Maple is helping growers sell their apples to the U.S. Department of Defense, which buys about $400,000 in fresh produce annually in New Mexico for distribution to public schools. He is also helping the growers sell apples directly to Santa Fe Public Schools, which spends about $18,000 annually on locally grown produce for its Farm to School program. Some apples are being sold to Hayes Middle School in Albuquerque as part of a new pilot program to improve student nutrition.

"These programs run from mid-August to mid-November as apples are being harvested, so it's a great market for producers," Maple said.

About 10 growers process their apples through the shed, but more are expected to join as the marketing program expands, said Del Jimenez, an Extension agricultural specialist with NMSU's Rural Agricultural Improvement and Public Affairs Project, based in Alcalde. To use the shed, growers must be dues-paying members of the Apple Council.
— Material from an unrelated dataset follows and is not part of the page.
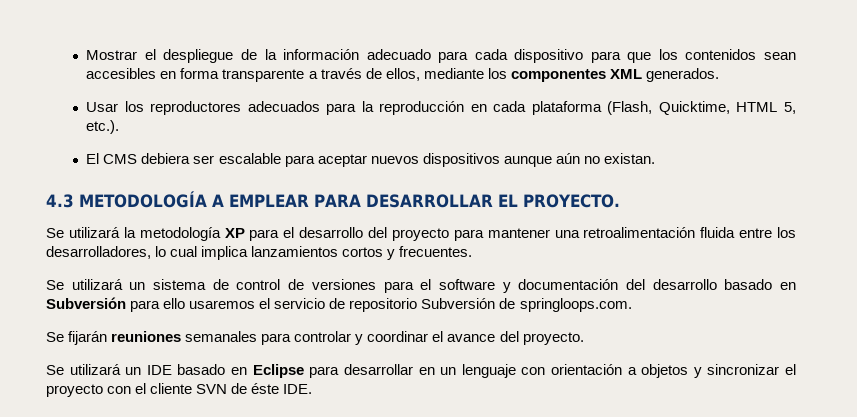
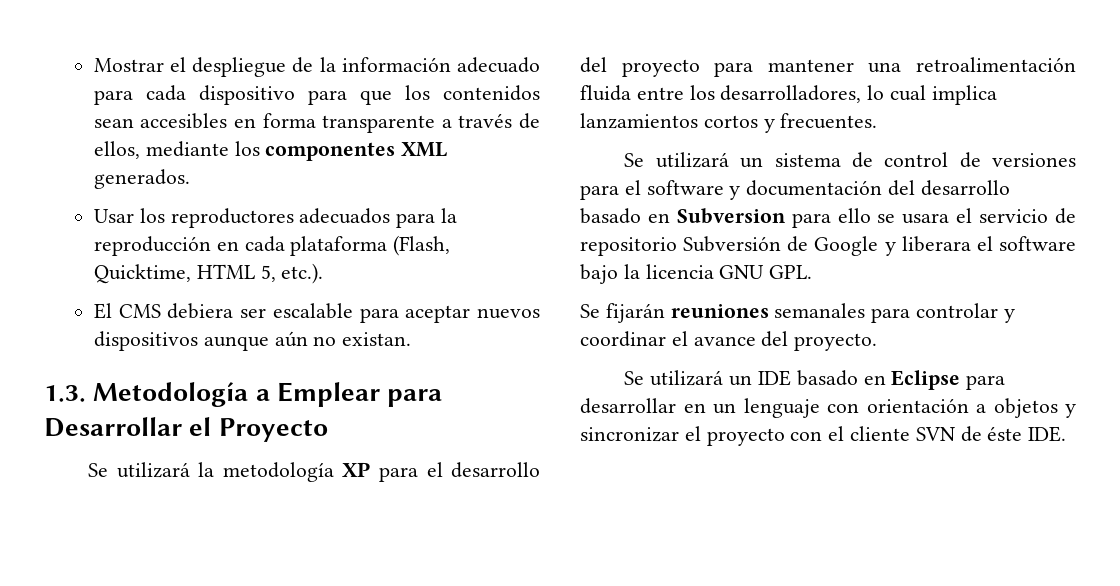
[46,191,620,208] 4.3 METODOLOGÍA A EMPLEAR PARA DESARROLLAR EL PROYECTO. -> [44,382,443,407] [44,417,328,442] 1.3. Metodología a Emplear para Desarrollar el Proyecto
[46,297,126,309] Subversión -> [676,208,786,224] Subversion
[189,300,256,309] usaremos -> [877,213,950,224] se usara
[519,298,632,312] springloops.com. -> [814,236,1076,256] [580,264,813,284] Google y liberara el software bajo la licencia GNU GPL.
NMSU loaned a mechanical apple grader, worth about $12,000, to the council for the shed. Extension offered training and safety workshops to operate the machine, and provided supervision for apple grading and packing.

"We're still working out the quirks," Jimenez said. "This is the first year we've got the apple shed up and running, so the program is only just getting started."

The grading machine works like a conveyor belt with three sections. First, apples are pulled through a shallow basin for washing and polishing. Next, they move along a chain-link belt with 2.5- and 3-inch openings. The apples drop through into bins for sorting. Finally, growers inspect apples individually for quality and then pack them into boxes.

"We're looking for a clean apple–-no worms, no markings, no damage of any kind," Jimenez said. "We sort the apples by size because the schools only want apples between 2.5 and 3 inches in diameter. The kids generally won't eat larger apples, so the schools buy them small to avoid wasting fruit."

The growers pack the larger apples for sale at farmers markets and other retail outlets, Jimenez said.

By sorting larger apples into uniform boxes, the growers may find it easier to market them, said Ron Walser, an Extension fruit specialist assisting with the project.

"Many retailers will prefer the unified product that results from classifying and grading the apples," Walser said.

The Apple Council bought a scale to weigh boxes at the shed, and a $6,000 commercial refrigerator for storage. The council also provides the boxes, which growers can stamp with individual farm names.

"The shed helps us meet our goals of providing apple growers with education, technical assistance and better marketing opportunities," said Ed Costanza, president of the Apple Council.